- _TASK BRIEF_:
Quote the records exactly, starting at the first line and stopping after the line with "Datenschutz"; skip the pictures.

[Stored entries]

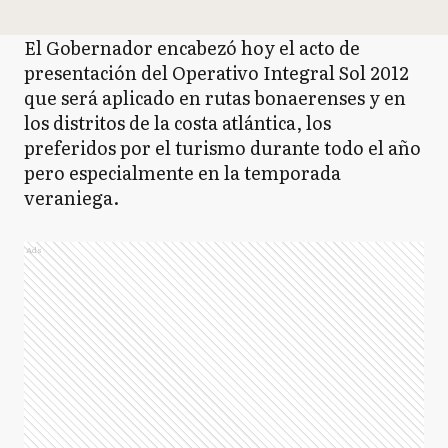
El Gobernador encabezó hoy el acto de
presentación del Operativo Integral Sol 2012
que será aplicado en rutas bonaerenses y en
los distritos de la costa atlántica, los
preferidos por el turismo durante todo el año
pero especialmente en la temporada
veraniega.
Ads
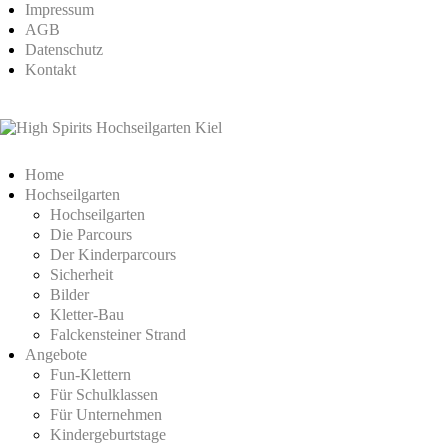
Impressum
AGB
Datenschutz
Kontakt
Home
Hochseilgarten
Hochseilgarten
Die Parcours
Der Kinderparcours
Sicherheit
Bilder
Kletter-Bau
Falckensteiner Strand
Angebote
Fun-Klettern
Für Schulklassen
Für Unternehmen
Kindergeburtstage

- _YOUR SOLUTION_:
El Gobernador encabezó hoy el acto de
presentación del Operativo Integral Sol 2012
que será aplicado en rutas bonaerenses y en
los distritos de la costa atlántica, los
preferidos por el turismo durante todo el año
pero especialmente en la temporada
veraniega.
Ads
Impressum
AGB
Datenschutz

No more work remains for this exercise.